This is not an uncommon scenario when testing an email program. And points to operational reasons why A/B testing may be preferred even if you believe that it is statistically worse.
It's not even a question of statistical power, it's just a matter of typing. Typical bandit algorithms use the function play_machine: Machine -> Float. In the situation you describe, the type signature is Machine -> Future[Float].
I'm working on a modified version which handles those situations, however. It's along the lines of UCB2, tweaking the formula so that the numerator is proportional to the number of plays you've submitted while the denominator is the number of plays you've received. Once I finish the math I'll write it up.
The biggest theoretical problem is how it performs when conversion rates are changing out from under it. Which can happen either because your business has natural fluctuations, or because you run overlapping tests - and adoption of one good test can mess up the analysis of unrelated tests that are running at the same time.

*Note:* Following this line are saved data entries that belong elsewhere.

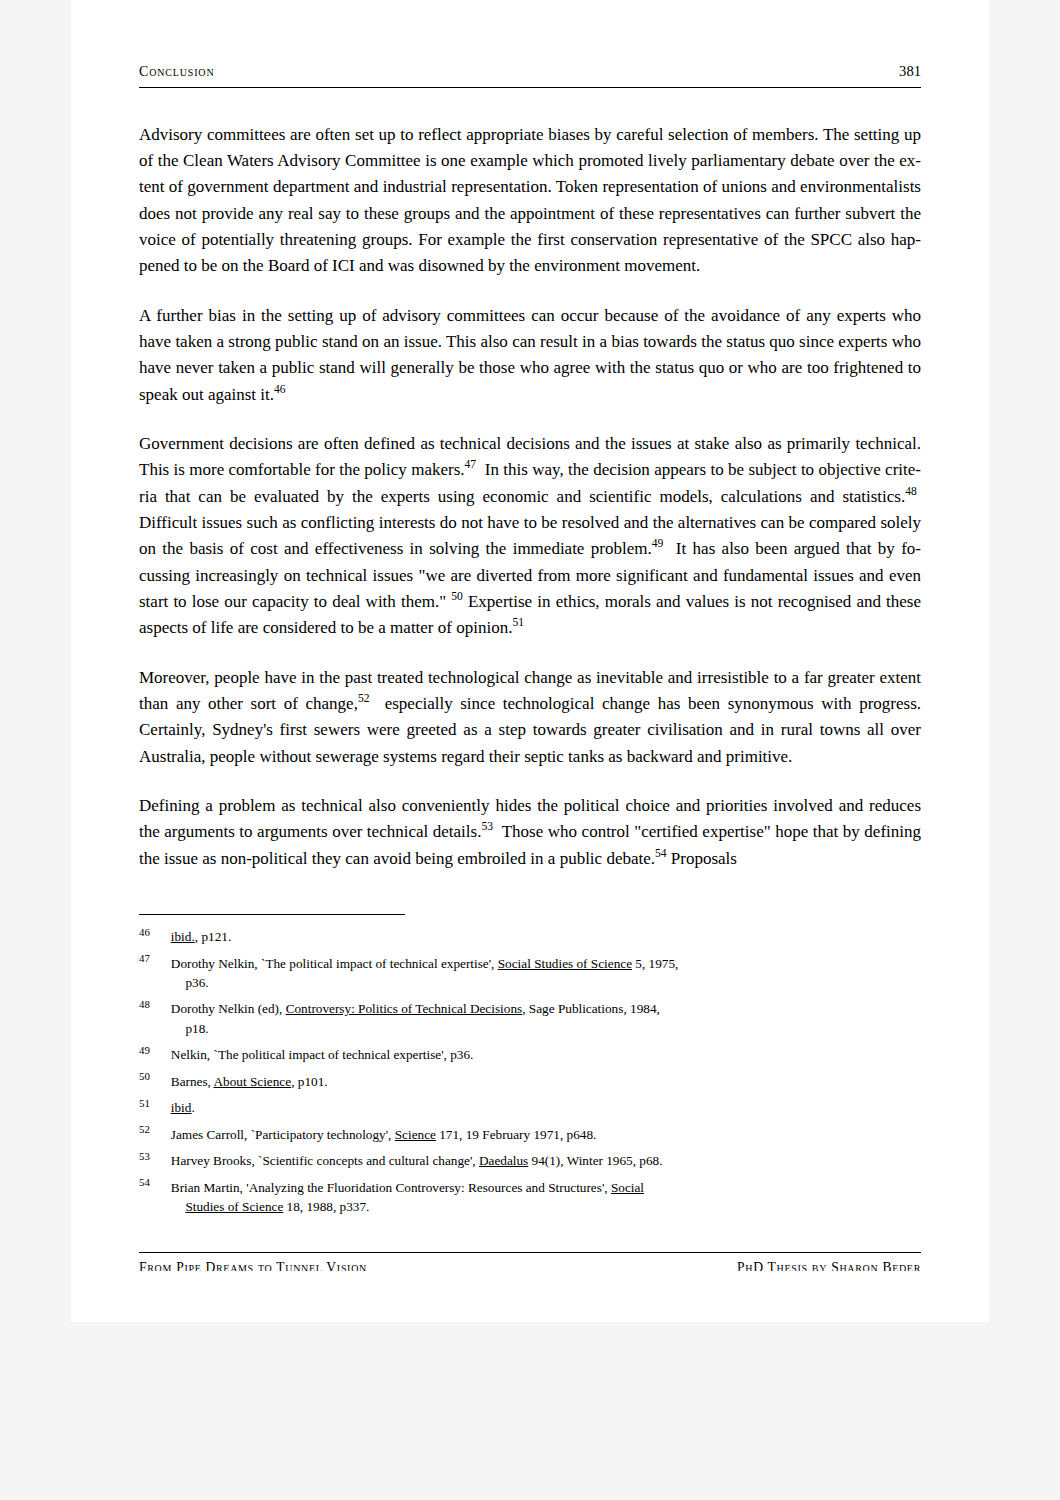Conclusion 381
Advisory committees are often set up to reflect appropriate biases by careful selection of members. The setting up of the Clean Waters Advisory Committee is one example which promoted lively parliamentary debate over the extent of government department and industrial representation. Token representation of unions and environmentalists does not provide any real say to these groups and the appointment of these representatives can further subvert the voice of potentially threatening groups. For example the first conservation representative of the SPCC also happened to be on the Board of ICI and was disowned by the environment movement.
A further bias in the setting up of advisory committees can occur because of the avoidance of any experts who have taken a strong public stand on an issue. This also can result in a bias towards the status quo since experts who have never taken a public stand will generally be those who agree with the status quo or who are too frightened to speak out against it.46
Government decisions are often defined as technical decisions and the issues at stake also as primarily technical. This is more comfortable for the policy makers.47 In this way, the decision appears to be subject to objective criteria that can be evaluated by the experts using economic and scientific models, calculations and statistics.48 Difficult issues such as conflicting interests do not have to be resolved and the alternatives can be compared solely on the basis of cost and effectiveness in solving the immediate problem.49 It has also been argued that by focussing increasingly on technical issues "we are diverted from more significant and fundamental issues and even start to lose our capacity to deal with them." 50 Expertise in ethics, morals and values is not recognised and these aspects of life are considered to be a matter of opinion.51
Moreover, people have in the past treated technological change as inevitable and irresistible to a far greater extent than any other sort of change,52 especially since technological change has been synonymous with progress. Certainly, Sydney's first sewers were greeted as a step towards greater civilisation and in rural towns all over Australia, people without sewerage systems regard their septic tanks as backward and primitive.
Defining a problem as technical also conveniently hides the political choice and priorities involved and reduces the arguments to arguments over technical details.53 Those who control "certified expertise" hope that by defining the issue as non-political they can avoid being embroiled in a public debate.54 Proposals
ibid., p121.
Dorothy Nelkin, `The political impact of technical expertise', Social Studies of Science 5, 1975, p36.
Dorothy Nelkin (ed), Controversy: Politics of Technical Decisions, Sage Publications, 1984, p18.
Nelkin, `The political impact of technical expertise', p36.
Barnes, About Science, p101.
ibid.
James Carroll, `Participatory technology', Science 171, 19 February 1971, p648.
Harvey Brooks, `Scientific concepts and cultural change', Daedalus 94(1), Winter 1965, p68.
Brian Martin, 'Analyzing the Fluoridation Controversy: Resources and Structures', Social Studies of Science 18, 1988, p337.
From Pipe Dreams to Tunnel Vision PhD Thesis by Sharon Beder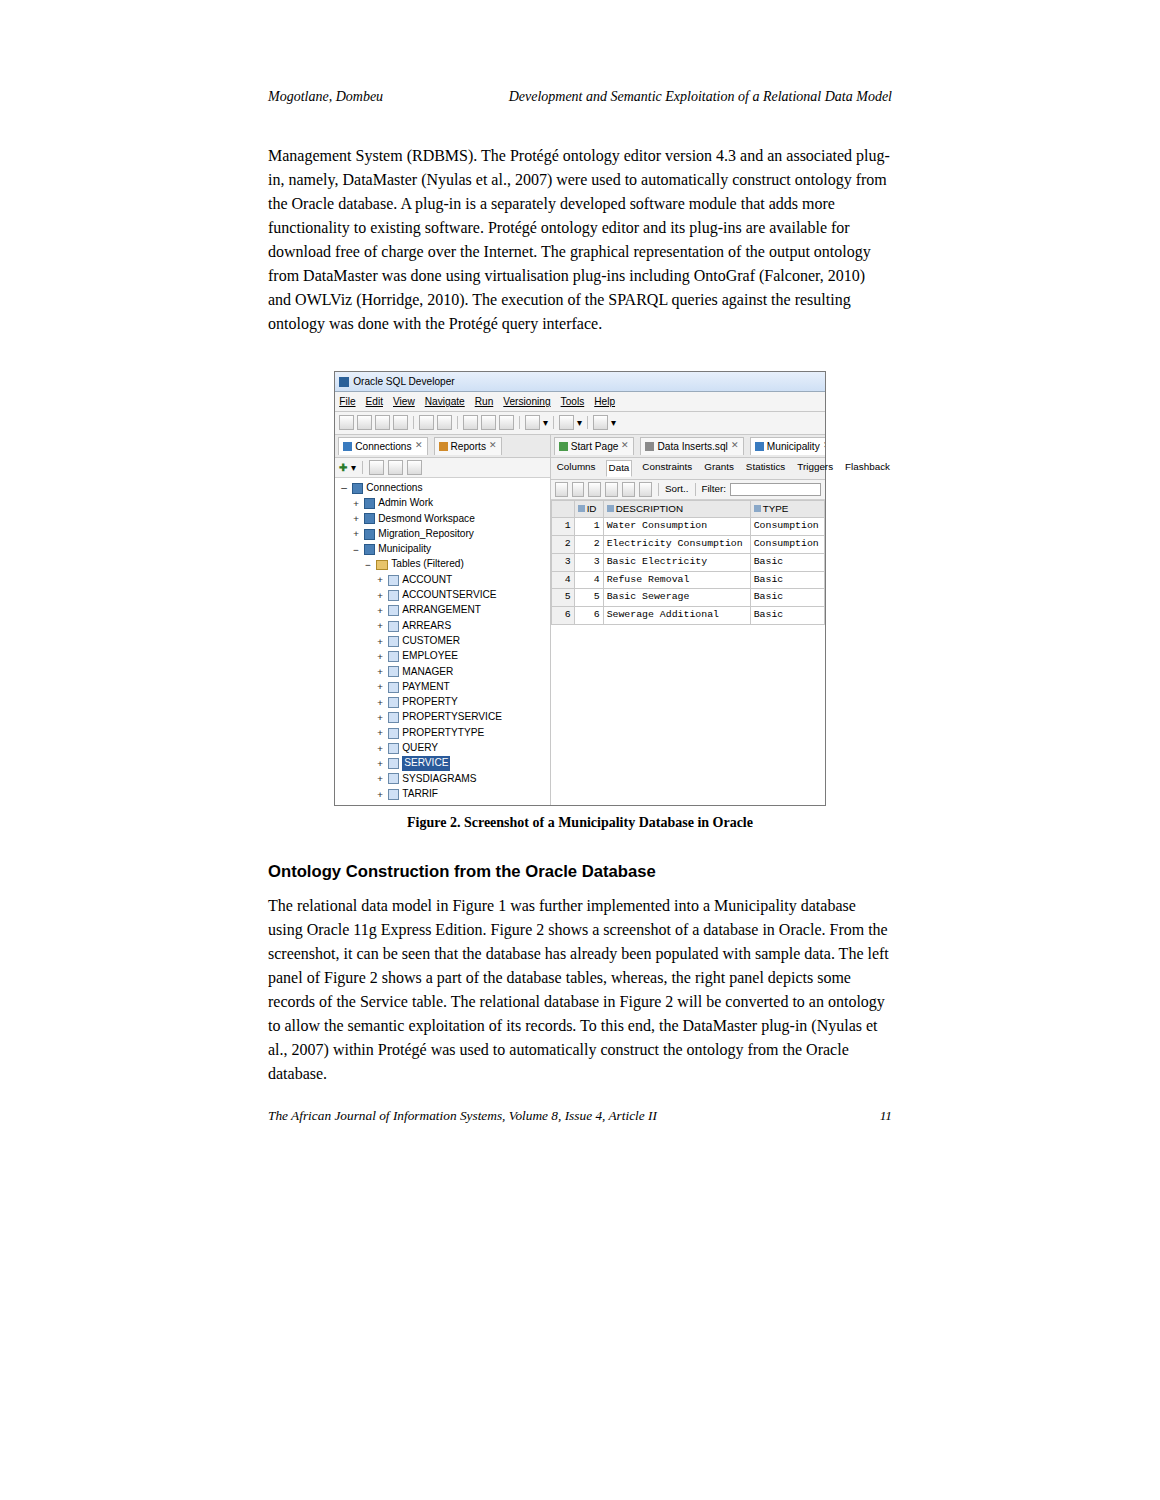Mogotlane, Dombeu
Development and Semantic Exploitation of a Relational Data Model
Management System (RDBMS). The Protégé ontology editor version 4.3 and an associated plug-in, namely, DataMaster (Nyulas et al., 2007) were used to automatically construct ontology from the Oracle database. A plug-in is a separately developed software module that adds more functionality to existing software. Protégé ontology editor and its plug-ins are available for download free of charge over the Internet. The graphical representation of the output ontology from DataMaster was done using virtualisation plug-ins including OntoGraf (Falconer, 2010) and OWLViz (Horridge, 2010). The execution of the SPARQL queries against the resulting ontology was done with the Protégé query interface.
Oracle SQL Developer
File Edit View Navigate Run Versioning Tools Help
▾ ▾ ▾
Connections✕ Reports✕
✚▾
─ Connections
+ Admin Work
+ Desmond Workspace
+ Migration_Repository
− Municipality
− Tables (Filtered)
+ ACCOUNT
+ ACCOUNTSERVICE
+ ARRANGEMENT
+ ARREARS
+ CUSTOMER
+ EMPLOYEE
+ MANAGER
+ PAYMENT
+ PROPERTY
+ PROPERTYSERVICE
+ PROPERTYTYPE
+ QUERY
+ SERVICE
+ SYSDIAGRAMS
+ TARRIF
Start Page✕ Data Inserts.sql✕ Municipality✕
Columns Data Constraints Grants Statistics Triggers Flashback
Sort.. Filter:
| | ID | DESCRIPTION | TYPE |
| --- | --- | --- | --- |
| 1 | 1 | Water Consumption | Consumption |
| 2 | 2 | Electricity Consumption | Consumption |
| 3 | 3 | Basic Electricity | Basic |
| 4 | 4 | Refuse Removal | Basic |
| 5 | 5 | Basic Sewerage | Basic |
| 6 | 6 | Sewerage Additional | Basic |
Figure 2. Screenshot of a Municipality Database in Oracle
Ontology Construction from the Oracle Database
The relational data model in Figure 1 was further implemented into a Municipality database using Oracle 11g Express Edition. Figure 2 shows a screenshot of a database in Oracle. From the screenshot, it can be seen that the database has already been populated with sample data. The left panel of Figure 2 shows a part of the database tables, whereas, the right panel depicts some records of the Service table. The relational database in Figure 2 will be converted to an ontology to allow the semantic exploitation of its records. To this end, the DataMaster plug-in (Nyulas et al., 2007) within Protégé was used to automatically construct the ontology from the Oracle database.
The African Journal of Information Systems, Volume 8, Issue 4, Article II
11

You can simply solve this problem by only using data collected in your exploration phase, and throwing away all data collected during exploitation for statistical purposes. However I've yet to see anyone promoting MAB approaches - including you - express any awareness of this rather significant problem.
This is a problem for A/B testing also - if the world changes after your test is finished, you just got the wrong answer. Or am I missing something?
This is why you run tests which you expect to be statistically independent of each other and why you stick to results you expect to be durable.
I'd love it if you email me about it (or post publicly on the topic). I'm thinking of writing a "real world bandit benchmarking suite" which will take into account as many such situations as possible.
A/B testing is robust in the face of absolute changes in conversion rates so long as preferences remain consistent. Of course preferences do not always remain consistent, but that is substantially more likely to happen than that conversion rates do not budge.
Traditional MAB approaches are not robust in the face of absolute changes in conversion rates, even if preferences remain consistent. The problematic change is what happens if conversion rates improve while the worse version is ahead. Then you can come to very solidly to the conclusion that the worse version is better, and be stuck on that for a depressingly long time. The smarter the MAB algorithm, the more solidly you can make that mistake.
Is this likely? Well most businesses have regular fluctuations in conversion rates. Furthermore websites under continuous improvements are constantly introducing changes. It is therefore not uncommon to, while testing one thing, make independent changes that are likely to improve conversion rates.
But as I said, the simple change to throw away data collected during exploitation makes a MAB approach also robust in the face of absolute changes in conversion rates, as long as preferences remain consistent. Doing so increases average regret by a constant factor in the case where conversion rates never change.
(There are complications in the more than 2 arm case. In particular the fact that you're uncertain about A vs C doesn't mean that you should continue exploring version B. So some observations should count as exploration between a strict subset of the versions. But that's a technical detail.)